** start Data in this exercise **
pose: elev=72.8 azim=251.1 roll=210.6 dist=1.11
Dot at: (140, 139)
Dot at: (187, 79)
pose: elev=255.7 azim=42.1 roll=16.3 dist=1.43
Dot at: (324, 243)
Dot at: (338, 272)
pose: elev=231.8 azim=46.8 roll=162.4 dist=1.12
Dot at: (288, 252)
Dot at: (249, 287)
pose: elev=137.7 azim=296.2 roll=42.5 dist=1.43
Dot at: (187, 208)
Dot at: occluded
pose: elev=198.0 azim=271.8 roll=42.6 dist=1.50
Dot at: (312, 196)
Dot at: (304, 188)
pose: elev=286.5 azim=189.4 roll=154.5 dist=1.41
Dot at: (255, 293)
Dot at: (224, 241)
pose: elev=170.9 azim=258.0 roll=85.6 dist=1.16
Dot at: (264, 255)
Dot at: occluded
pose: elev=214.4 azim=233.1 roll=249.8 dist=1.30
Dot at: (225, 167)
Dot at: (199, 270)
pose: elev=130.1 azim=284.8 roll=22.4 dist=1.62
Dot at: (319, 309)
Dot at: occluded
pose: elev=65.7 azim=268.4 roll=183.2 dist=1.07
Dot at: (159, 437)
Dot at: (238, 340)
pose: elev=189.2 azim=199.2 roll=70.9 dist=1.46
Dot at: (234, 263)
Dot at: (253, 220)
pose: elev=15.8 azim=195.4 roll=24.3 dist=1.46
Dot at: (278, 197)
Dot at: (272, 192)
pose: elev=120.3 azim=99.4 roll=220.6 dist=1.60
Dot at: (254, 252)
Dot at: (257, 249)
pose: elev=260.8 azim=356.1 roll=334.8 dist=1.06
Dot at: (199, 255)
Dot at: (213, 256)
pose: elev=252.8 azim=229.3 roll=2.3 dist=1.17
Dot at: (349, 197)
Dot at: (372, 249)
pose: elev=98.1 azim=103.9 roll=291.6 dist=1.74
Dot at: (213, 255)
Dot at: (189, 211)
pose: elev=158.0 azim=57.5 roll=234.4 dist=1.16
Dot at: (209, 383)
** end Data in this exercise **
**Goal of the exercise:** Change "dist" to "distance" in every entry above and write the lines out again with nothing else altered.

**Exercise solution:**
pose: elev=72.8 azim=251.1 roll=210.6 distance=1.11
Dot at: (140, 139)
Dot at: (187, 79)
pose: elev=255.7 azim=42.1 roll=16.3 distance=1.43
Dot at: (324, 243)
Dot at: (338, 272)
pose: elev=231.8 azim=46.8 roll=162.4 distance=1.12
Dot at: (288, 252)
Dot at: (249, 287)
pose: elev=137.7 azim=296.2 roll=42.5 distance=1.43
Dot at: (187, 208)
Dot at: occluded
pose: elev=198.0 azim=271.8 roll=42.6 distance=1.50
Dot at: (312, 196)
Dot at: (304, 188)
pose: elev=286.5 azim=189.4 roll=154.5 distance=1.41
Dot at: (255, 293)
Dot at: (224, 241)
pose: elev=170.9 azim=258.0 roll=85.6 distance=1.16
Dot at: (264, 255)
Dot at: occluded
pose: elev=214.4 azim=233.1 roll=249.8 distance=1.30
Dot at: (225, 167)
Dot at: (199, 270)
pose: elev=130.1 azim=284.8 roll=22.4 distance=1.62
Dot at: (319, 309)
Dot at: occluded
pose: elev=65.7 azim=268.4 roll=183.2 distance=1.07
Dot at: (159, 437)
Dot at: (238, 340)
pose: elev=189.2 azim=199.2 roll=70.9 distance=1.46
Dot at: (234, 263)
Dot at: (253, 220)
pose: elev=15.8 azim=195.4 roll=24.3 distance=1.46
Dot at: (278, 197)
Dot at: (272, 192)
pose: elev=120.3 azim=99.4 roll=220.6 distance=1.60
Dot at: (254, 252)
Dot at: (257, 249)
pose: elev=260.8 azim=356.1 roll=334.8 distance=1.06
Dot at: (199, 255)
Dot at: (213, 256)
pose: elev=252.8 azim=229.3 roll=2.3 distance=1.17
Dot at: (349, 197)
Dot at: (372, 249)
pose: elev=98.1 azim=103.9 roll=291.6 distance=1.74
Dot at: (213, 255)
Dot at: (189, 211)
pose: elev=158.0 azim=57.5 roll=234.4 distance=1.16
Dot at: (209, 383)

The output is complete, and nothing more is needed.